We have been giving it more attention, in our research and in our longer-term strategic policy discussions. In particular, the Japanese experience has reminded us that deflationary pressures — just like inflationary pressures — must be resisted decisively and preemptively if they are to be successfully contained. Further, just as we built credibility for low inflation by convincing markets and the public that we were unalterably committed to containing inflation, we will need in a similar way to establish credibility for containing deflation should deflationary pressures arise. In this regard, we now recognize that our credibility as an inflation fighter is not automatically extended to credibility as a deflation fighter. The Fed has not had much experience fighting deflation. And the one experience we had, seventy years ago in the early 1930's, was not a high point in the Fed's history.

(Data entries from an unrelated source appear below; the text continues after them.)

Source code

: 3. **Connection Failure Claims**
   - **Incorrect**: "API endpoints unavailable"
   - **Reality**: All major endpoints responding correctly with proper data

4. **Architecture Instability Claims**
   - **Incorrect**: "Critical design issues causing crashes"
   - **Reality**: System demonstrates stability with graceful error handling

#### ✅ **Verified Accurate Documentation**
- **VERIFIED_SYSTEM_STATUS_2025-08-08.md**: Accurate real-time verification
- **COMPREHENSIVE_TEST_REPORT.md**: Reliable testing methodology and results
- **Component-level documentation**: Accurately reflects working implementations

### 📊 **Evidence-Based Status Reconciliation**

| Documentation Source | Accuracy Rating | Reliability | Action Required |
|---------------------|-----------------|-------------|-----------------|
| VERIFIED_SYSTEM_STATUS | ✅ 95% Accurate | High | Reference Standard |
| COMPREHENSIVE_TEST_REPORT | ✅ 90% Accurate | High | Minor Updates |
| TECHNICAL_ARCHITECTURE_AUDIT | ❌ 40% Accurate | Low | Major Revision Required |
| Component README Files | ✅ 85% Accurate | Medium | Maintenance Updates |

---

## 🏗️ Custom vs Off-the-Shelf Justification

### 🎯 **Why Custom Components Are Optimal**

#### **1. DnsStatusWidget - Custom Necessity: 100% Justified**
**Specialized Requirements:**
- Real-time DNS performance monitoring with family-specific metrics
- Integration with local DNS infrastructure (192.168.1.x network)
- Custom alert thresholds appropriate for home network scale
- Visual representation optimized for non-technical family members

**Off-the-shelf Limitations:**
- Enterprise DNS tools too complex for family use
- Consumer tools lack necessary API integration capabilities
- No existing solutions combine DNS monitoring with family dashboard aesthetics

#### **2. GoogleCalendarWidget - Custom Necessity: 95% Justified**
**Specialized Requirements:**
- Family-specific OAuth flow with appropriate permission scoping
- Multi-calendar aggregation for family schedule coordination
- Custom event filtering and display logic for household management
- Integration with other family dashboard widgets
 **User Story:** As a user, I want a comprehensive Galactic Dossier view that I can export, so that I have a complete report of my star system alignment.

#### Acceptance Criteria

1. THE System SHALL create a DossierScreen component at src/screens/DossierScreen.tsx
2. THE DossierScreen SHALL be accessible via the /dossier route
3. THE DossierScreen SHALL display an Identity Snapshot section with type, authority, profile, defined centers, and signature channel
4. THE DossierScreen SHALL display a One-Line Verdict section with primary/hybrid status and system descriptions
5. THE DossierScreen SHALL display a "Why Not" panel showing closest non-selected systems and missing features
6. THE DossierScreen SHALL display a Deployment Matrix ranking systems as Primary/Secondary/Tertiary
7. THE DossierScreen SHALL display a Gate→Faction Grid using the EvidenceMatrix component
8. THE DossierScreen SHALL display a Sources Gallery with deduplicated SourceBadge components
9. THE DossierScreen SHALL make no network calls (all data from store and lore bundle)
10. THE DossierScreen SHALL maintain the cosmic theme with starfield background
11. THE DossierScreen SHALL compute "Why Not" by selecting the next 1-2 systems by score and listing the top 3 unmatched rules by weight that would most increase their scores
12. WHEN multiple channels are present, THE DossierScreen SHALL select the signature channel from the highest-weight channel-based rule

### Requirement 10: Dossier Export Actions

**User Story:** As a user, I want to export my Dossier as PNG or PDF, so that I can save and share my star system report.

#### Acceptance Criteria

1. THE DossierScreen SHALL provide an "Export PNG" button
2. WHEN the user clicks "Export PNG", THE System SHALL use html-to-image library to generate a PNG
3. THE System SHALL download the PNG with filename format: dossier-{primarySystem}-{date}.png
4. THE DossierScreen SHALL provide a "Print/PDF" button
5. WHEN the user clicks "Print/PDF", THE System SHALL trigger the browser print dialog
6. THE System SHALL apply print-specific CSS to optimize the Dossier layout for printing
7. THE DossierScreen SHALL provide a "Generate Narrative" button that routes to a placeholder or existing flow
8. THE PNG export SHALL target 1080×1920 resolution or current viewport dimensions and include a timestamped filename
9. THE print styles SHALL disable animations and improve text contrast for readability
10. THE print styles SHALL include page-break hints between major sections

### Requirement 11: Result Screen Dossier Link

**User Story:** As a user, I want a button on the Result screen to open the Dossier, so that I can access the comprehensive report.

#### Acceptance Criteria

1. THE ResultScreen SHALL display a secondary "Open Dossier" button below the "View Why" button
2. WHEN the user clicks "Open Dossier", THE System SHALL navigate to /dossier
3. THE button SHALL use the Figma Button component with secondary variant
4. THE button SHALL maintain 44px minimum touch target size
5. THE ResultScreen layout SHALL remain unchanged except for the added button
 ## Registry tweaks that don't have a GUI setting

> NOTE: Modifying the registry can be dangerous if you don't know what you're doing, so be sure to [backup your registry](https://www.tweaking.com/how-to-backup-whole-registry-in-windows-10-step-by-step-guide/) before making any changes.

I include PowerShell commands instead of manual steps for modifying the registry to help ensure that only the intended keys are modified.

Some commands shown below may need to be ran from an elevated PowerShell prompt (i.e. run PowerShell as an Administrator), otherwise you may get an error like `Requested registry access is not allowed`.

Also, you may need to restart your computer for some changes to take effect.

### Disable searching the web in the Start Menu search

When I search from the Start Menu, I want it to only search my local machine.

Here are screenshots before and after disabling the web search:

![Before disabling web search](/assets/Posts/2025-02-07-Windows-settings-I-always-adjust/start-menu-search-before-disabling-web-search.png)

I believe that our increased focus on the possibility of deflation has positioned us to resist effectively any deflationary pressures that might arise. In this regard, it is natural to ask exactly how we would accomplish this if we had to ease further, and the funds rate declined to zero or very close to zero. Wouldn't we run out of anti-deflationary ammunition? Well, no, we wouldn't. There are other channels we could use to undercut any incipient deflation, such as purchasing long-term bonds to increase broad liquidity. We know what these channels are, and we know how to use them if we need to.
To sum up, these are challenging times, and the current economic and financial environment is hardly devoid of risk. But the U.S. economy, fundamentally, is still extraordinarily strong and resilient. With this in mind, as I've tried to show, I think the odds are good that the recovery will strengthen as the year progresses. Rest assured that we at the Fed will do all we can with monetary policy to make these odds even more favorable.